JavaRDD<String> lines = sc.textFile("hdfs://log.txt");JavaRDD<String> words = lines.flatMap(line -> Arrays.asList(line.split(" ")));JavaPairRDD<String, Integer> counts = words.mapToPair(w -> new Tuple2<String, Integer>(w, 1)) .reduceByKey((x, y) -> x + y);counts.saveAsTextFile("hdfs://counts.txt");

val ssc = new StreamingContext(args(0), "NetworkHashCount", Seconds(10), System.getenv("SPARK_HOME"), Seq(System.getenv("SPARK_EXAMPLES_JAR")))
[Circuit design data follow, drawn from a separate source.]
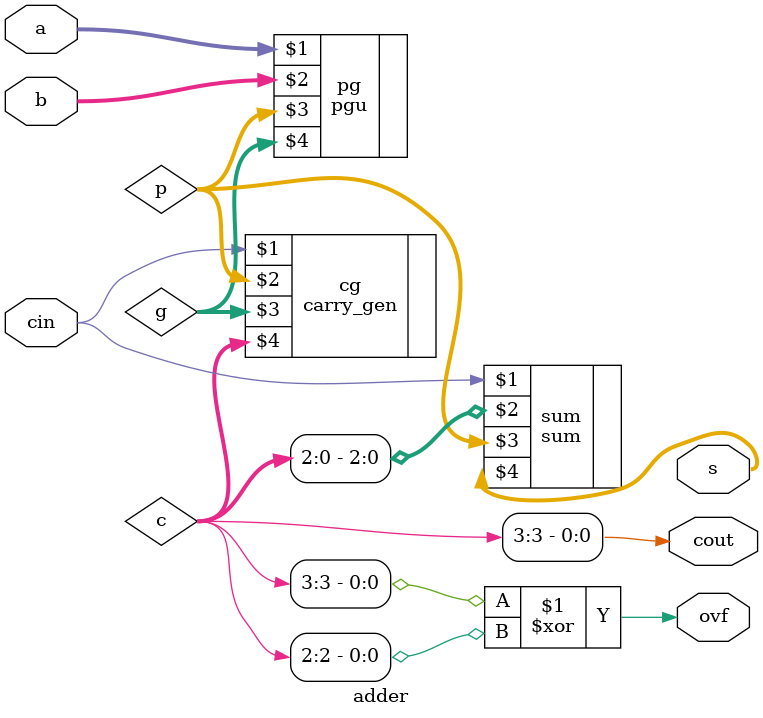
<source format=v>

module adder(cin, a, b, s, cout, ovf);

    input cin;
    input [3:0] a, b;

    output [3:0] s;
    output cout, ovf;

    wire [3:0] p, g, c;

    pgu pg(a, b, p, g);

    carry_gen cg(cin, p, g, c);

    sum sum(cin, c[2:0], p, s);

    assign cout = c[3];

    xor(ovf, c[3], c[2]);

endmodule

</source>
val lines = ssc.socketTextStream("localhost", 9999)val words = lines.flatMap(_.split(" ")).filter(_.startsWith("#"))val wordCounts = words.map(x => (x, 1)).reduceByKey(_ + _)wordCounts.print()ssc.start()
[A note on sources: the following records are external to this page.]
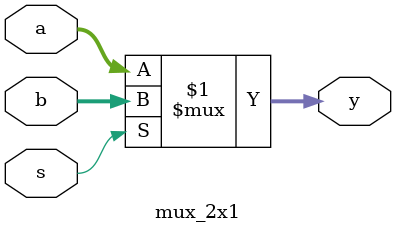
<source format=v>
`timescale 1ns / 1ps


module mux_2x1(a,b,s,y);
input [3:0]a,b;
input s;
output [3:0]y;

assign y = s ? b:a;

endmodule

</source>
val file = sc.textFile("hdfs://.../pagecounts-*.gz")val counts = file.flatMap(line => line.split(" ")) .map(word => (word, 1)) .reduceByKey(_ + _)counts.saveAsTextFile("hdfs://.../word-count")

Real Time Stream Process

Caching Interactive Algorithms

val points = sc.textFile("...").map(parsePoint).cache()var w = Vector.random(D) //current separating planefor (i <- 1 to ITERATIONS) { val gradient = points.map(p => (1 / (1 + exp(-p.y*(w dot p.x))) - 1) * p.y * p.x ).reduce(_ + _) w -= gradient } println("Final separating plane: " + w)

New Security Integration

• Complete Integration with Haddop/YARN Security Model– Authenticate Job Submissions– Securely transfer HDFS credentials– Authenticate communication between component

• Other deployments supported val conf = new SparkConfconf.set("spark.authenticate", "true")conf.set("spark.authenticate.secret", "good")

And Lots More

• Apache Spark Website• Databricks – making big data easy

– Introduction to Apache Spark• Jul 28 – Austin, TX - More Info & Registration• Aug 25 – Chicago, IL - More Info & Registration

10 Things About Spark

Software

Things to Talk About When Talking About Thingscollablab.northwestern.edu/CollabolabDistro/nucmc/...Things to Talk About When Talking About Things Steve Whittaker AT&T Labs–Research

Things about art

How Spark Enables the Internet of Things- Paula Ta-Shma

10 Things Everyone Should Know About the Universehuterer/EPO/tenthings.pdf · What about exotic things not found? You shouldn’t worry about ... 10 Things Everyone Should Know About

Data processing in Apache Spark•Next week`s lecture is about higher level Spark –Scripting and Prototyping in Spark •Spark SQL •DataFrames –Spark Streaming Pelle Jakovits

Simple things about internet of things

All about Spark Plugs - jenniskens.livedsl.nljenniskens.livedsl.nl/Technical/Tips/Files/Beru spark plugs.pdf · Compact spark plugs for the particularly confined spaces on power saws

The Blossoming Internet of Things Zach Supalla-Spark

THINGS ABOUT MOUSE

Important Facts About Spark Erosion En

Apache Hadoop & Spark What is it - Ifremer · Spark Overview J. Allemandou Generalities Hadoop Spark Demo Parallel computing Things to consider when doing parallel computing: Partitioning

23 Things about Capitalism

Talend Spark Meetupfiles.meetup.com/14077672/Talend Spark Meetup updated.pdf4 Talend Real-time Big Data The first data integration platform on Spark Internet of Things Delivers an

Ncku csie talk about Spark

Running Apache Spark Applications - Cloudera · about spark-submit, see the Apache Spark document "Submitting Applications". Alternately, you can use Livy to submit and manage Spark

More about Spark

28 things about economics

BERU Technical information brochure - All about spark plugs

5 things one must know about spark!

All Things Open 2015 - Spark & Storm: When & Where?